WORK TO COMPLETE → Nothing in the records should be changed in the copy, though the pictures must be left out.

Rendered images with source text
[Start of Attachment]

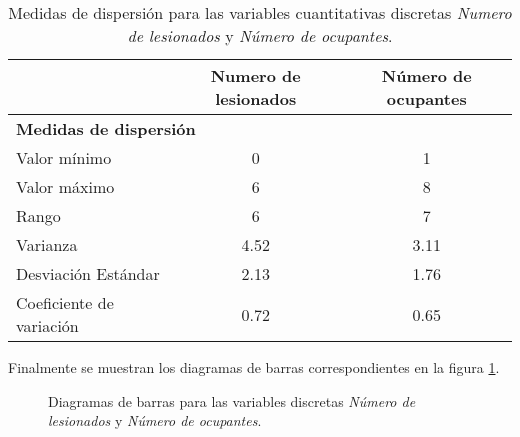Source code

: \begin{table}[!htbp]
    \begin{footnotesize}
        \centering
        \begin{tabular}{lc|c}
            \toprule
            {} & \textbf{Numero de lesionados} & \textbf{Número de ocupantes} \\
            \bottomrule
            \toprule
            \multicolumn{3}{l}{\textbf{Medidas de dispersión}} \\
            \bottomrule
            \toprule
            Valor mínimo & 0 & 1 \\
            \midrule
            Valor máximo & 6 & 8 \\
            \midrule
            Rango & 6 & 7 \\
            \midrule
            Varianza & 4.52 & 3.11 \\
            \midrule
            Desviación Estándar & 2.13 & 1.76 \\
            \midrule
            Coeficiente de variación & 0.72 & 0.65 \\
            \bottomrule
        \end{tabular}
        \caption{\footnotesize{Medidas de dispersión para las variables cuantitativas discretas  \emph{Numero de lesionados} y \emph{Número de ocupantes}.}}
        \label{tab:variablesDiscretasMedidasDispersion}
    \end{footnotesize}
\end{table}
\newpage
Finalmente se muestran los diagramas de barras correspondientes en la figura \ref{fig:diagramasBarrasVariablesDiscretas}.\par
\begin{figure}[!ht]
    \centering
    \noindent\parbox[][][c]{.45\linewidth}{
        
    }
    \parbox[][][c]{.45\linewidth}{
        
    }\par
    \caption{\footnotesize{Diagramas de barras para las variables discretas \emph{Número de lesionados} y \emph{Número de ocupantes}.}}
    \label{fig:diagramasBarrasVariablesDiscretas}
\end{figure}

[End of Attachment]

RESPONSE AREA →
Source code

: \begin{table}[!htbp]
    \begin{footnotesize}
        \centering
        \begin{tabular}{lc|c}
            \toprule
            {} & \textbf{Numero de lesionados} & \textbf{Número de ocupantes} \\
            \bottomrule
            \toprule
            \multicolumn{3}{l}{\textbf{Medidas de dispersión}} \\
            \bottomrule
            \toprule
            Valor mínimo & 0 & 1 \\
            \midrule
            Valor máximo & 6 & 8 \\
            \midrule
            Rango & 6 & 7 \\
            \midrule
            Varianza & 4.52 & 3.11 \\
            \midrule
            Desviación Estándar & 2.13 & 1.76 \\
            \midrule
            Coeficiente de variación & 0.72 & 0.65 \\
            \bottomrule
        \end{tabular}
        \caption{\footnotesize{Medidas de dispersión para las variables cuantitativas discretas  \emph{Numero de lesionados} y \emph{Número de ocupantes}.}}
        \label{tab:variablesDiscretasMedidasDispersion}
    \end{footnotesize}
\end{table}
\newpage
Finalmente se muestran los diagramas de barras correspondientes en la figura \ref{fig:diagramasBarrasVariablesDiscretas}.\par
\begin{figure}[!ht]
    \centering
    \noindent\parbox[][][c]{.45\linewidth}{
        
    }
    \parbox[][][c]{.45\linewidth}{
        
    }\par
    \caption{\footnotesize{Diagramas de barras para las variables discretas \emph{Número de lesionados} y \emph{Número de ocupantes}.}}
    \label{fig:diagramasBarrasVariablesDiscretas}
\end{figure}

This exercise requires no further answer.